The financial stock market meltdown continues after last week’s CPI shocker
NEW YORK (June 14) All of the financial markets are continuing to react to last week’s CPI inflation report. The CPI increased by 1% in May taking year-over-year inflation higher by 8.6% which is the largest gain since December 1981. The largest inflationary drivers continue to be food, energy, and housing.
Last week’s CPI report will most certainly have a profound impact on the Federal Reserve’s FOMC meeting which will begin tomorrow. While there is a minority of economists that are predicting a 75-basis point interest rate hike, most analysts including myself believe that the Federal Reserve will continue to implement 50-basis point interest rate hikes in June, July, and possibly September FOMC meetings.
Concerns about rising inflation led to bearish market sentiment and selling pressure. The net result was sharp declines in U.S. equities, precious metals, and cryptocurrencies. This major selloff occurs in conjunction with sharp rises in the U.S. Treasury yields and the U.S. dollar. Crude oil continues to trade at elevated levels above $100 per barrel with crude oil futures currently fixed at $120.95 per barrel.

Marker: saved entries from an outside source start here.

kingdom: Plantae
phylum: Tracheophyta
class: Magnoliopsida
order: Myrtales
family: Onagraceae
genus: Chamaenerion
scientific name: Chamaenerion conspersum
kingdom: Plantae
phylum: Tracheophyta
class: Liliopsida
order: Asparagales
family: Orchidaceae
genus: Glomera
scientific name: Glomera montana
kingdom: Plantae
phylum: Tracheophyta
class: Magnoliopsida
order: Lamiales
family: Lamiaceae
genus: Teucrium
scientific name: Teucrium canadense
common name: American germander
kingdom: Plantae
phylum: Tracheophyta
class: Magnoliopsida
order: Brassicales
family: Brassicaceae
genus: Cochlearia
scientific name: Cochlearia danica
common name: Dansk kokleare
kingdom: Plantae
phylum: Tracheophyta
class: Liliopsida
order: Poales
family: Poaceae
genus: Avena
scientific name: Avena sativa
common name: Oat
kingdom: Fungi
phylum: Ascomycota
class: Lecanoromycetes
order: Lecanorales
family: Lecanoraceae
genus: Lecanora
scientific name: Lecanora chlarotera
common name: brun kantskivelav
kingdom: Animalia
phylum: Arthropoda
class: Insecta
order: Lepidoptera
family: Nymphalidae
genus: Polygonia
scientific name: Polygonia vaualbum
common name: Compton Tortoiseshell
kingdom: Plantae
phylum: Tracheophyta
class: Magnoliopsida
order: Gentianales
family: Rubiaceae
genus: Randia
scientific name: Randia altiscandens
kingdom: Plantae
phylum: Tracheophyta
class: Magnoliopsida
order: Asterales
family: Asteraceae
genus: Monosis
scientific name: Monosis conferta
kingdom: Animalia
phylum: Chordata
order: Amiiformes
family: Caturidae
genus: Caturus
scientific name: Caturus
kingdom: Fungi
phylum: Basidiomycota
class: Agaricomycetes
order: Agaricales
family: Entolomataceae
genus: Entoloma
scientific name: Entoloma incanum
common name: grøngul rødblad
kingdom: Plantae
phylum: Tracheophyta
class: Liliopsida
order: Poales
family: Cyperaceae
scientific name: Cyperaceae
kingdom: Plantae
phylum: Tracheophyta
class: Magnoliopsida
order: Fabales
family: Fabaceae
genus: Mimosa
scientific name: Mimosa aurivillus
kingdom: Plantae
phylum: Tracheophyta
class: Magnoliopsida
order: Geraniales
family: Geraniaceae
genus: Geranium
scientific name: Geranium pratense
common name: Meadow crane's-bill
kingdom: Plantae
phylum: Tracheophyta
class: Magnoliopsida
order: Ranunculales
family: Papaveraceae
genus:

U.S. equities sold off sharply today with the NASDAQ composite scoring the largest decline of 4.68% or 530.79 points. The Standard & Poor’s 500 lost 3.88% or 151.23 points. The Dow Jones declined 2.79% and is currently fixed at 30,516.74. The chart above is a daily chart of the S&P 500. The Standard & Poor’s has closed lower for the last three consecutive days creating two large price gaps between Thursday’s and Friday’s trading session and in Friday’s session versus today’s. This index has lost almost 10% since the close on Tuesday, June 7.